I ordered bacon this week, to be picked up June 6th. I'll post about it once we have a chance to try it. I'm excited! It was $3.49 per pound, which is a lot cheaper than the grocery store, and about equal to Costco's Kirkland brand.


----------



## Packedready (Mar 29, 2011)

Compared with the prices that we pay, the prices are way too high.


----------



## terri9630 (Mar 12, 2012)

The prices for chicken are cheaper, the rest are comparable to local prices IF they had a closer distribution point. Thats what I'm waiting for.


----------



## shannsmom (Jul 28, 2009)

The prices for ground beef, chicken and bacon are cheaper than our local prices, the kielbasa and hotdogs are comparable (but tastier) and the pork fillets are higher for us, but DD wanted them, and they are good. The delivery spot is 5 minutes from our house, closer than going to Sams, which is where I used to get a lot of our meat. They offer catfish, too, but that we can get from a local farm cheaper. All in all, Zaycon has been great for us, cheaper, convenient, and it sure is nice to have freezers packed full of meat!

The data ▸
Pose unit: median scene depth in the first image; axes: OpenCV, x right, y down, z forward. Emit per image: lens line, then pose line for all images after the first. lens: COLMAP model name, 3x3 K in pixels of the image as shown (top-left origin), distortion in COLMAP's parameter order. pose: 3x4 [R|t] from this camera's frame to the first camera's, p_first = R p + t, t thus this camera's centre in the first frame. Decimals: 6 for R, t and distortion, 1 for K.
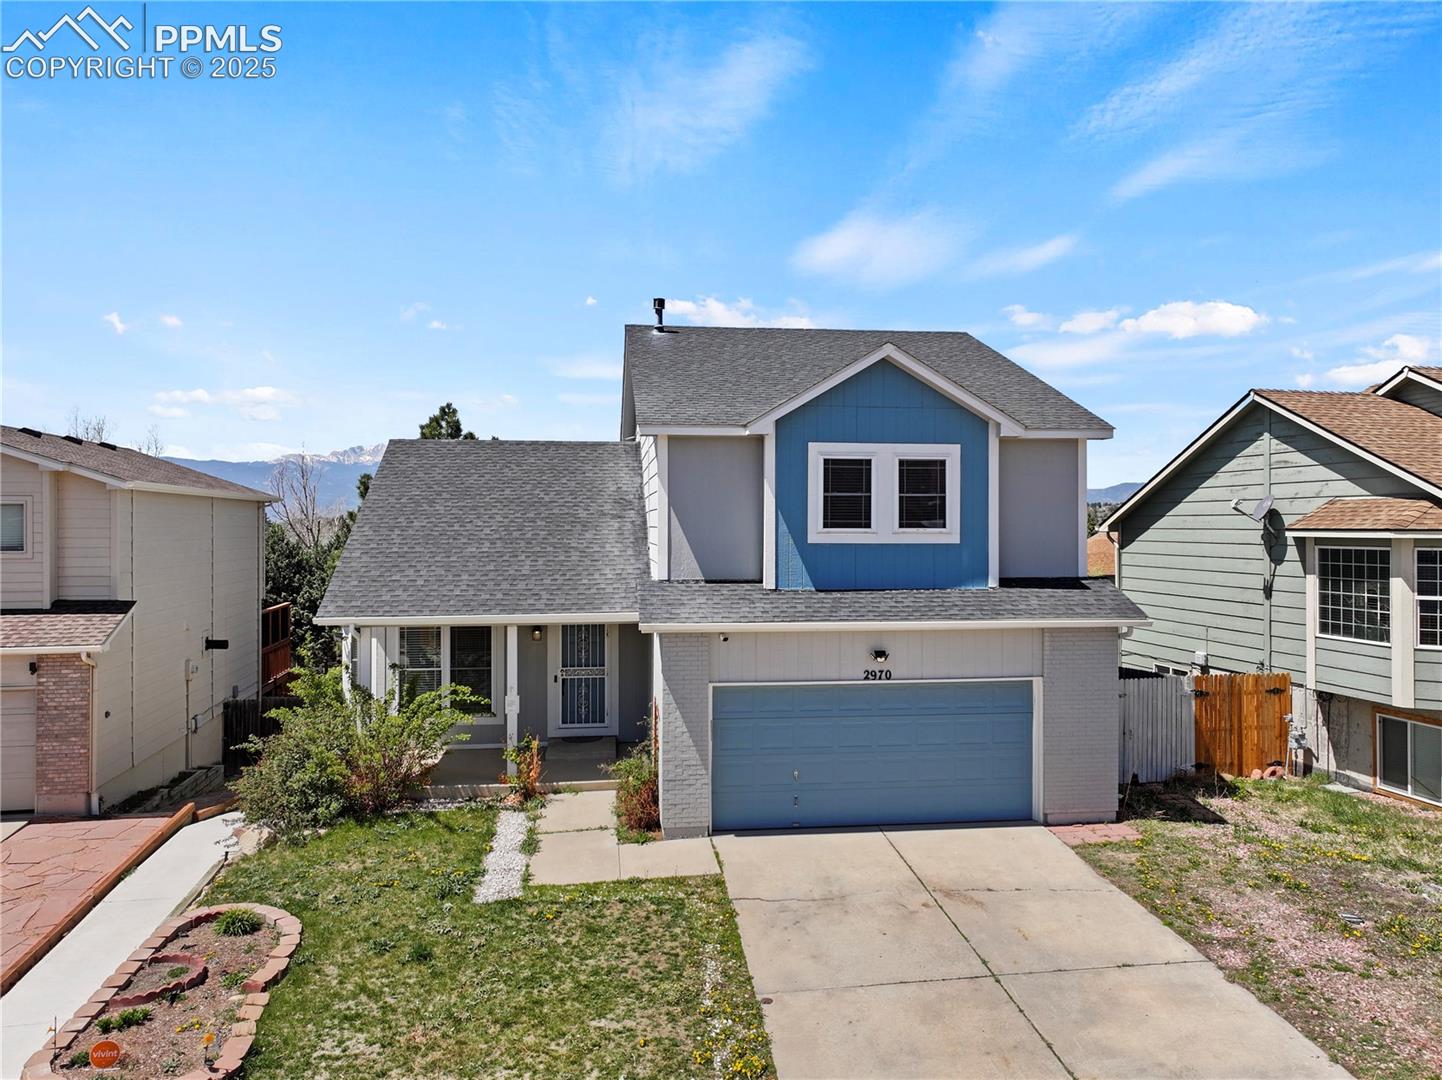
lens RADIAL K [[1029.4, 0, 726.5], [0, 1029.4, 521.4], [0, 0, 1]] dist [0.003441, 0.005066]
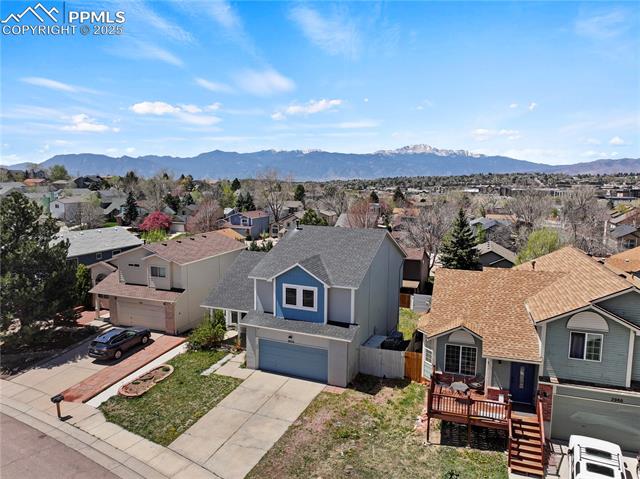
lens RADIAL K [[450.9, 0, 321.3], [0, 450.9, 238.7], [0, 0, 1]] dist [0.003672, 0.007092]
pose [[0.866076, 0.073821, -0.494432, 1.106123], [-0.008747, 0.991123, 0.132658, -0.500358], [0.499836, -0.110567, 0.859034, -0.462642]]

Task A ▸
Could you rewrite the thread on buying meat through Zaycon from "The prices for ground" up to and including "full of meat!", swapping "kielbasa" for "sausage"?
Task B ▸
Can you write what follows the final post in the thread on buying meat through Zaycon?

Written answer A ▸
The prices for ground beef, chicken and bacon are cheaper than our local prices, the sausage and hotdogs are comparable (but tastier) and the pork fillets are higher for us, but DD wanted them, and they are good. The delivery spot is 5 minutes from our house, closer than going to Sams, which is where I used to get a lot of our meat. They offer catfish, too, but that we can get from a local farm cheaper. All in all, Zaycon has been great for us, cheaper, convenient, and it sure is nice to have freezers packed full of meat!

Written answer B ▸
----------



## terri9630 (Mar 12, 2012)

shannsmom said:


> The prices for ground beef, chicken and bacon are cheaper than our local prices, the kielbasa and hotdogs are comparable (but tastier) and the pork fillets are higher for us, but DD wanted them, and they are good. The delivery spot is 5 minutes from our house, closer than going to Sams, which is where I used to get a lot of our meat. They offer catfish, too, but that we can get from a local farm cheaper. All in all, Zaycon has been great for us, cheaper, convenient, and it sure is nice to have freezers packed full of meat!


I wish the delivery spot was 5 min away. Our closest is 4hrs away so that 8hr round trip is a bit much right now. I'm hoping they get a spot closer. The largest towns to us is an hr north or east and that would be doable.


----------



## shannsmom (Jul 28, 2009)

yeah, if I had to drive 4 hours each way, I would not be going. The gas for the truck would negate any savings for me. I hope they get a closer delivery spot for you soon.


----------



## shannsmom (Jul 28, 2009)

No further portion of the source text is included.